チューリヒ美術館展 ―印象派からシュルレアリスムまで
於・国立新美術館
の目撃談 (2014の25)
浮き出る
飛び出る
その名前
呼びとめるのは
どの名前
入口に空間をたっぷり取り、混み合わないよう配置が工夫されている。
部屋ごとに画家や画風などのテーマを設けている。
トップのセガンティーニ部屋は二点のみ。 ジョヴァンニ・セガンティーニ《淫蕩な女たちへの懲罰》1896/97年 寒い。きびしい。でもなにか魅かれる。
クロード・モネ《睡蓮の池、夕暮れ》1916/22年 悪くはない。好きではない。色がモネじゃない。 大きすぎるせいか、背景だけ、という印象。

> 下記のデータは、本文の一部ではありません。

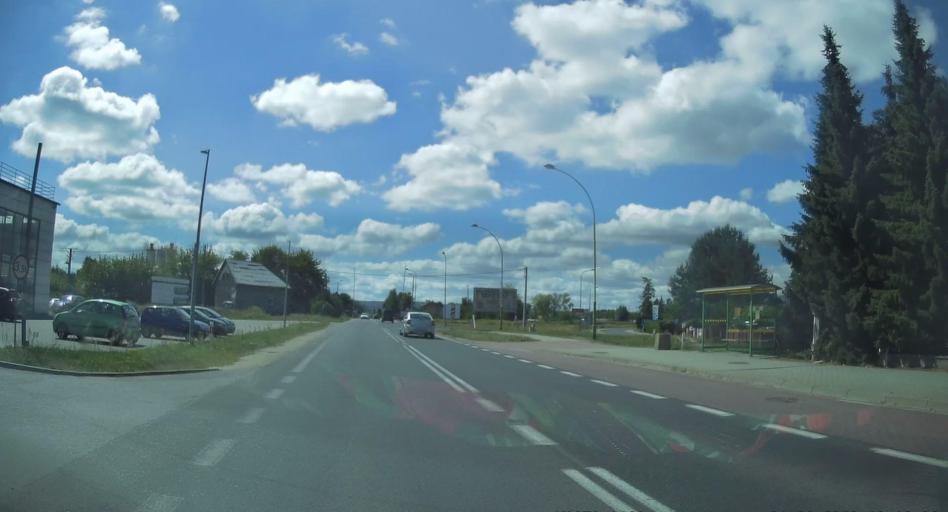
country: PL
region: Subcarpathian Voivodeship
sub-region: Powiat debicki
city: Brzeznica
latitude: 50.0716
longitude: 21.4497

クロード・モネ《ノルマンディーの藁葺きの家》1885年 良いモネ。
クロード・モネ《陽のあたる積み藁》1891年 これもまあまあ、と、積み藁の影の色をよく見たら、なんてきれいなのか。 心臓に来る。 これはコピーじゃ出せなくても仕方ない色。
影がきれいってあたり、印象派っぽい。
フィンセント・ファン・ゴッホ ≪タチアオイ≫ 1886年 縦長のせいか、遠目に気になった作品。 近づいてみて、これゴッホなのか、と思った作品。
フィンセント・ファン・ゴッホ《サント=マリーの白い小屋》1888年 エネルギーを発している。 オレンジがかった黄色の地面に、青い空、白い小屋。 ゴッホに白のイメージはなかった。 ゴッホの色はやはり黄色。青は黄色を引き立てる色。 参考の目撃談 没後120年 ゴッホ展 しかしこの絵は、白あってこそだなあ。 ゴッホのタッチがくっきりしているし、間違いなく本展一番。

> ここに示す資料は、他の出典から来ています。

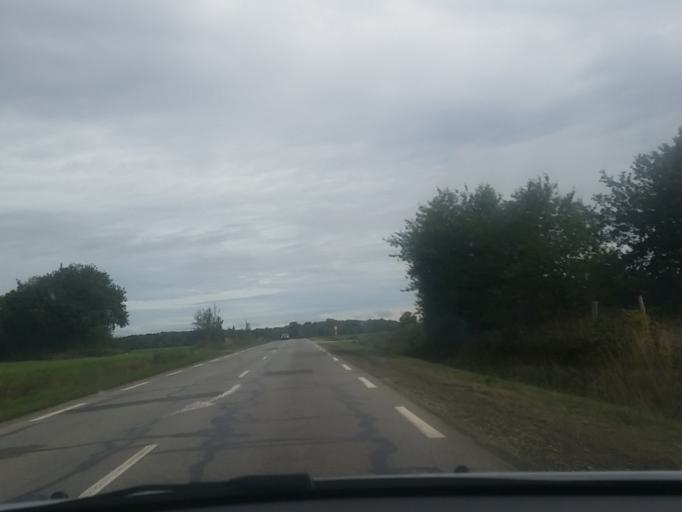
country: FR
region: Brittany
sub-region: Departement d'Ille-et-Vilaine
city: Martigne-Ferchaud
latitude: 47.7919
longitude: -1.3458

ホドラーはちょっと残念。 フェルディナント・ホドラー展がよかったので、本展のホドラー部屋も期待してしまった。 いいものを見た後では、ホドラーのよさがない、さえない作品ばかりと感じた。 特に山のいいものがない。
フェルディナント・ホドラー《真実、第二ヴァージョン》1903年 208×294.5cm これは迫力があった。 周りの男たちはいらない。

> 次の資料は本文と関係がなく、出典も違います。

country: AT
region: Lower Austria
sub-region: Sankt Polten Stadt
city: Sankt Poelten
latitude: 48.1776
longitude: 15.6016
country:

フェルディナント・ホドラー《遠方からの歌》1917年頃 《真実、第二ヴァージョン》とポーズが似ている。 塗り直して描き直している途中、に見える。 フェルディナント・ホドラー展の《遠方からの歌V》1906-7年のほうがよかった。
参考の目撃談 フェルディナント・ホドラー展 の目撃談
エドヴァルド・ムンク《冬の夜》1900年 ザ・ムンク。寒い。木の間からのぞく白い雪が、人魂に見える。
エルンスト・バルラハ《難民》1920年 ムンクの部屋から表現主義の部屋に向かおうとして目に入り、その時点でおっと思った作品。 彫刻が見る角度によって違うのは当たり前だが、この作品は特に人物の左右でだいぶ違う。 まわりをうろうろして見てしまう。 抱えているのは何? と考える、というか思いをはせてしまう。背景を知りたくなる。 本展唯一の木の作品。 だからというわけではないのでしょうが、立ち止まって、じっくり見る人多し。
マックス・ベックマン 《女優たち》1946年 顔の見えない女優は、鏡のなかでも顔を見せない。
ココシュカは5点。なかでは2点がちょっと気になった。 オスカー・ココシュカ 《騎士、死、天使T》1910/11年頃 オスカー・ココシュカ 《恋人と猫》1917年 Oskar Kokoschkaのサインは”OK”なのですが、 作品を見るに、精神状態はぜんぜんOKじゃない。
モーリス・ド・ヴラマンク《シャトゥーの船遊び》1907年 青がいい。 強くて爽やか。
パブロ・ピカソ《ギター、グラス、果物鉢》1924年 ジョルジュ・ブラック 《暖炉》1928年 ふたりが共同制作をしていたのは第一次世界大戦がはじまる1914年まで。 でも、どちらの絵にも、同じものが描かれている。ギターと果物鉢。
キュビズムには欠かせないモチーフなのでしょう。
最初の引力はピカソのほうが強いけど、最終的にはブラックに引き寄せられる。
パウル・クレー《狩人の木のもとで》1939年 脳みそ? と思ったら木。 迷路みたいでもある。 色は明るく柔らかい。楽しくやさしい絵。
パウル・クレー 《深淵の道化師》1927年 歯が一本一本しっかり描かれていて、子供の絵のよう。
パウル・クレー《スーパーチェス》1937年 じっと見ていると、立体化してくる。 現実と違う方向に天地を感じる。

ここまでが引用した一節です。